» **YOUR ASSIGNMENT**
Could you set down every record exactly as it appears?

* * * *

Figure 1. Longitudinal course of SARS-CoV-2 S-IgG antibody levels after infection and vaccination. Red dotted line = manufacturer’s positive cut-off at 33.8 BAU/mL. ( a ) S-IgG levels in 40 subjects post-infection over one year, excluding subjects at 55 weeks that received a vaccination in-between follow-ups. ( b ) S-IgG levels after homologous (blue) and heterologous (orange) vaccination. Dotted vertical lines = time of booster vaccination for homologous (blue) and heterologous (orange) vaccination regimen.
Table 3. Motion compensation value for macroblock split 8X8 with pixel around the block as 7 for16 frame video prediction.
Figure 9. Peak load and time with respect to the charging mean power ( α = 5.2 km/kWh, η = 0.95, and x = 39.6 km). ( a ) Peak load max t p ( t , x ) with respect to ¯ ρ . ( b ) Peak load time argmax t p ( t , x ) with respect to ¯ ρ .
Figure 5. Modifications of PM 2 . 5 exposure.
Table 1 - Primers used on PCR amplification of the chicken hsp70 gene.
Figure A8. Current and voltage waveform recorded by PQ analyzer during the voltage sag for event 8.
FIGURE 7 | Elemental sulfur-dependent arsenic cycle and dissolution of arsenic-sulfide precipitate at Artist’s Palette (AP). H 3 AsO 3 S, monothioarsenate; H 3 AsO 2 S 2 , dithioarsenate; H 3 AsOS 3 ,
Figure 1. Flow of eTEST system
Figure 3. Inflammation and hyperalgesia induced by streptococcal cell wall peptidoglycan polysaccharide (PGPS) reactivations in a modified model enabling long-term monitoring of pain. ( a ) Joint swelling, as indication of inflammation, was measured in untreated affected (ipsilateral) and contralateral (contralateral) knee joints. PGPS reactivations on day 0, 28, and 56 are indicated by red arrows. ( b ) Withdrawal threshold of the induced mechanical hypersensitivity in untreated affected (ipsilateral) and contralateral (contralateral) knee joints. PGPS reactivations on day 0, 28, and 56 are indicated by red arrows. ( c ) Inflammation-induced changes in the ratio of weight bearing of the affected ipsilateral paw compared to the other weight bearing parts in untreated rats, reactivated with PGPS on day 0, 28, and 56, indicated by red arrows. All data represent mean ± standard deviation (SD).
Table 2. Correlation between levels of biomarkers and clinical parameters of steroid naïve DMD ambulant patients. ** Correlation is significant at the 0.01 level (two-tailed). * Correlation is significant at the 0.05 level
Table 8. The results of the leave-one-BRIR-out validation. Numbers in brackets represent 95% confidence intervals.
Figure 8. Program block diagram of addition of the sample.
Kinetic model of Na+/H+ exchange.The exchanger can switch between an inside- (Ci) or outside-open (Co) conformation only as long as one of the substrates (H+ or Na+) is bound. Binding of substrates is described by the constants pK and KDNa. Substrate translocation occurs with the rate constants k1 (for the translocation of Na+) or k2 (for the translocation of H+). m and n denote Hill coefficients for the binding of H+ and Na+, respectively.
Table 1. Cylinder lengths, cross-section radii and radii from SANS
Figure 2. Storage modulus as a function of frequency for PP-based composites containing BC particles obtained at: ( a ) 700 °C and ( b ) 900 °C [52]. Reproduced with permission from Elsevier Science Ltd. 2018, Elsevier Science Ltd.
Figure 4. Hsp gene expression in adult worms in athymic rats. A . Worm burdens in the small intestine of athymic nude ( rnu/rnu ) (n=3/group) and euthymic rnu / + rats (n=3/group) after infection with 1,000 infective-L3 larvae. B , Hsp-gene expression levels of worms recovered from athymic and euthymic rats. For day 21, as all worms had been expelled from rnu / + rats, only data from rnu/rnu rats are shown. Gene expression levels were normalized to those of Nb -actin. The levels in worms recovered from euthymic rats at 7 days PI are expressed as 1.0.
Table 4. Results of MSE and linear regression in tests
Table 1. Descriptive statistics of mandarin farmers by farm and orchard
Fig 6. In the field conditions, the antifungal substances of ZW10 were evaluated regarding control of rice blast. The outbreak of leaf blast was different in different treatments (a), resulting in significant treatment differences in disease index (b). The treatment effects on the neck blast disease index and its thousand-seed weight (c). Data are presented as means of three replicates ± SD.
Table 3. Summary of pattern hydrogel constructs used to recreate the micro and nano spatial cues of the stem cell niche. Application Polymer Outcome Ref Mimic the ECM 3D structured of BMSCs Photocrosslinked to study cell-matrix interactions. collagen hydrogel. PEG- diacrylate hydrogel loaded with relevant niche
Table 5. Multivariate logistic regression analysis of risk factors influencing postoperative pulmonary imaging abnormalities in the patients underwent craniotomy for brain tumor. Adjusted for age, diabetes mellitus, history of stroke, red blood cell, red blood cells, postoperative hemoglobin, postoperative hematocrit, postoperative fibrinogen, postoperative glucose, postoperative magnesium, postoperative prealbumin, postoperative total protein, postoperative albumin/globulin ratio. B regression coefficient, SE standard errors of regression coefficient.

* * * *

» **ANSWER SPACE**
Figure 1. Longitudinal course of SARS-CoV-2 S-IgG antibody levels after infection and vaccination. Red dotted line = manufacturer’s positive cut-off at 33.8 BAU/mL. ( a ) S-IgG levels in 40 subjects post-infection over one year, excluding subjects at 55 weeks that received a vaccination in-between follow-ups. ( b ) S-IgG levels after homologous (blue) and heterologous (orange) vaccination. Dotted vertical lines = time of booster vaccination for homologous (blue) and heterologous (orange) vaccination regimen.
Table 3. Motion compensation value for macroblock split 8X8 with pixel around the block as 7 for16 frame video prediction.
Figure 9. Peak load and time with respect to the charging mean power ( α = 5.2 km/kWh, η = 0.95, and x = 39.6 km). ( a ) Peak load max t p ( t , x ) with respect to ¯ ρ . ( b ) Peak load time argmax t p ( t , x ) with respect to ¯ ρ .
Figure 5. Modifications of PM 2 . 5 exposure.
Table 1 - Primers used on PCR amplification of the chicken hsp70 gene.
Figure A8. Current and voltage waveform recorded by PQ analyzer during the voltage sag for event 8.
FIGURE 7 | Elemental sulfur-dependent arsenic cycle and dissolution of arsenic-sulfide precipitate at Artist’s Palette (AP). H 3 AsO 3 S, monothioarsenate; H 3 AsO 2 S 2 , dithioarsenate; H 3 AsOS 3 ,
Figure 1. Flow of eTEST system
Figure 3. Inflammation and hyperalgesia induced by streptococcal cell wall peptidoglycan polysaccharide (PGPS) reactivations in a modified model enabling long-term monitoring of pain. ( a ) Joint swelling, as indication of inflammation, was measured in untreated affected (ipsilateral) and contralateral (contralateral) knee joints. PGPS reactivations on day 0, 28, and 56 are indicated by red arrows. ( b ) Withdrawal threshold of the induced mechanical hypersensitivity in untreated affected (ipsilateral) and contralateral (contralateral) knee joints. PGPS reactivations on day 0, 28, and 56 are indicated by red arrows. ( c ) Inflammation-induced changes in the ratio of weight bearing of the affected ipsilateral paw compared to the other weight bearing parts in untreated rats, reactivated with PGPS on day 0, 28, and 56, indicated by red arrows. All data represent mean ± standard deviation (SD).
Table 2. Correlation between levels of biomarkers and clinical parameters of steroid naïve DMD ambulant patients. ** Correlation is significant at the 0.01 level (two-tailed). * Correlation is significant at the 0.05 level
Table 8. The results of the leave-one-BRIR-out validation. Numbers in brackets represent 95% confidence intervals.
Figure 8. Program block diagram of addition of the sample.
Kinetic model of Na+/H+ exchange.The exchanger can switch between an inside- (Ci) or outside-open (Co) conformation only as long as one of the substrates (H+ or Na+) is bound. Binding of substrates is described by the constants pK and KDNa. Substrate translocation occurs with the rate constants k1 (for the translocation of Na+) or k2 (for the translocation of H+). m and n denote Hill coefficients for the binding of H+ and Na+, respectively.
Table 1. Cylinder lengths, cross-section radii and radii from SANS
Figure 2. Storage modulus as a function of frequency for PP-based composites containing BC particles obtained at: ( a ) 700 °C and ( b ) 900 °C [52]. Reproduced with permission from Elsevier Science Ltd. 2018, Elsevier Science Ltd.
Figure 4. Hsp gene expression in adult worms in athymic rats. A . Worm burdens in the small intestine of athymic nude ( rnu/rnu ) (n=3/group) and euthymic rnu / + rats (n=3/group) after infection with 1,000 infective-L3 larvae. B , Hsp-gene expression levels of worms recovered from athymic and euthymic rats. For day 21, as all worms had been expelled from rnu / + rats, only data from rnu/rnu rats are shown. Gene expression levels were normalized to those of Nb -actin. The levels in worms recovered from euthymic rats at 7 days PI are expressed as 1.0.
Table 4. Results of MSE and linear regression in tests
Table 1. Descriptive statistics of mandarin farmers by farm and orchard
Fig 6. In the field conditions, the antifungal substances of ZW10 were evaluated regarding control of rice blast. The outbreak of leaf blast was different in different treatments (a), resulting in significant treatment differences in disease index (b). The treatment effects on the neck blast disease index and its thousand-seed weight (c). Data are presented as means of three replicates ± SD.
Table 3. Summary of pattern hydrogel constructs used to recreate the micro and nano spatial cues of the stem cell niche. Application Polymer Outcome Ref Mimic the ECM 3D structured of BMSCs Photocrosslinked to study cell-matrix interactions. collagen hydrogel. PEG- diacrylate hydrogel loaded with relevant niche
Table 5. Multivariate logistic regression analysis of risk factors influencing postoperative pulmonary imaging abnormalities in the patients underwent craniotomy for brain tumor. Adjusted for age, diabetes mellitus, history of stroke, red blood cell, red blood cells, postoperative hemoglobin, postoperative hematocrit, postoperative fibrinogen, postoperative glucose, postoperative magnesium, postoperative prealbumin, postoperative total protein, postoperative albumin/globulin ratio. B regression coefficient, SE standard errors of regression coefficient.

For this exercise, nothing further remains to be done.